The construction of Reynolds Hall, the new home of the John Chambers College of Business and Economics on the site of the former Stansbury Hall, will stimulate experiential learning, blending approaches from learning labs to events, and from group participation-based projects to hands-on training that prepares students for careers.
Reynolds Hall will also turn Morgantown’s waterfront into a hub of business activity, furthering our intention to create a start-up culture in our state and promote job creation.
To achieve this, we must start bridging the gap between the skills employers demand and the skills our young people possess. A skills gap is plaguing businesses across America in today’s tight labor market. And they are not waiting around for higher education to solve the problem. That is why Amazon announced plans to spend $700 million training 100,000 employees for higher-skilled jobs.
While not everyone needs a four-year college degree, everyone needs some post-secondary training to succeed in today’s economy.
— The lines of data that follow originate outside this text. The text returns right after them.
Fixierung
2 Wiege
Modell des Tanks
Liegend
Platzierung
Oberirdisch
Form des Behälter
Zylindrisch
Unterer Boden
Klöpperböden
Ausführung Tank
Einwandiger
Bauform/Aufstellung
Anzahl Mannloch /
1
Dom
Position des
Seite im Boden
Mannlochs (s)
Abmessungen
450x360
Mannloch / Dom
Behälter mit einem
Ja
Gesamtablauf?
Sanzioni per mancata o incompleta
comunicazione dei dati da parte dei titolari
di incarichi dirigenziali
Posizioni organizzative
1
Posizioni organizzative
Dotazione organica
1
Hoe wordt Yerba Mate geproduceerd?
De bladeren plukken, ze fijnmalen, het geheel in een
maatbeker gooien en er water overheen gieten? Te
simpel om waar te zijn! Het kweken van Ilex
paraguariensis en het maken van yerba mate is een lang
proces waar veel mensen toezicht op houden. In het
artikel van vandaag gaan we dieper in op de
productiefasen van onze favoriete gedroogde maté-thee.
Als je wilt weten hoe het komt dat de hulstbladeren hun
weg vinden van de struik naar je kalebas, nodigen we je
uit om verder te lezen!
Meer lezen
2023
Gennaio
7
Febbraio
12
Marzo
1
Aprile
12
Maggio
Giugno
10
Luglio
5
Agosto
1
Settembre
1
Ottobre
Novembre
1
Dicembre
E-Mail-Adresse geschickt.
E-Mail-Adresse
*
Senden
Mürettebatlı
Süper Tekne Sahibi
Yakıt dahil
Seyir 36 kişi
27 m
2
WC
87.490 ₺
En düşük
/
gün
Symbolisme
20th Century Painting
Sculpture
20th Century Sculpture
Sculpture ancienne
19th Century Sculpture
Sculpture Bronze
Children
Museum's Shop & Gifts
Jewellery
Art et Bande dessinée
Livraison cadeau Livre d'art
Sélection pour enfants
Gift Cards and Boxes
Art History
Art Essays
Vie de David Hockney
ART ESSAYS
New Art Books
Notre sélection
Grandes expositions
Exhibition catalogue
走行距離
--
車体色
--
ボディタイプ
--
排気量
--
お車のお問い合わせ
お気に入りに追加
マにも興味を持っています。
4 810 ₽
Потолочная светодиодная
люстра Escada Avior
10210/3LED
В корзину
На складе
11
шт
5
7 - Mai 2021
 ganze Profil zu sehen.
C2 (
Work is well underway at our University to increase educational access and accommodate rapidly changing workplace skill-sets. To better connect our graduates with jobs, we continue to introduce degree and certificate programs in high-growth areas, such as graduate certificates in business data analysis and data technology management.
Creating a start-up culture and closing the skills gap will further our land-grant mission to improve life in West Virginia. We are also changing lives by promoting health and wellness, both on our campuses and throughout our state.
We are beginning the new year with an enhanced tobacco- and smoke-free policy, which bans any form of smoking, including electronic smoking devices and vapor products. In addition to generating awareness of this rule, we are making cessation resources available to students, faculty and staff.
Through innovative research and technology, West Virginia University is also making our state healthier. Sadly, rural Americans are more likely than their urban counterparts to die prematurely from the five most common killers: heart disease, cancer, unintentional injury, chronic lower respiratory disease and stroke.
Steve Davis, an associate professor in our School of Public Health, is using telehealth to connect rural West Virginians with nurses who can help them manage — and even prevent — conditions like these. The program focuses on individuals being discharged from long-term care facilities as they transition to life back at home.
As in all we do, our research is fulfilling our purpose: Making West Virginia thrive.
We are also fulfilling our land-grant purpose by preserving our freedom to discuss and disagree on our campuses. Doing so preserves our capacity to inspire and instruct.
By letting all voices ring out, we demonstrate faith in reasoned discussion — an activity sorely lacking in many parts of our national life.
Standing as a beacon for civil discourse is a fitting extension of land-grant history — because nothing is quite as uniquely American as land-grant universities.
Forged amid tremendous domestic conflict they produced citizens who went on to heal our disrupted and divided nation and set it on a path to greatness.
West Virginia University is honoring that legacy by bringing people together and taking action toward a brighter future. And action is a better catalyst for this new academic year than even the best laid plans.
by E. Gordon Gee
Gordon Gee is president of West Virginia University.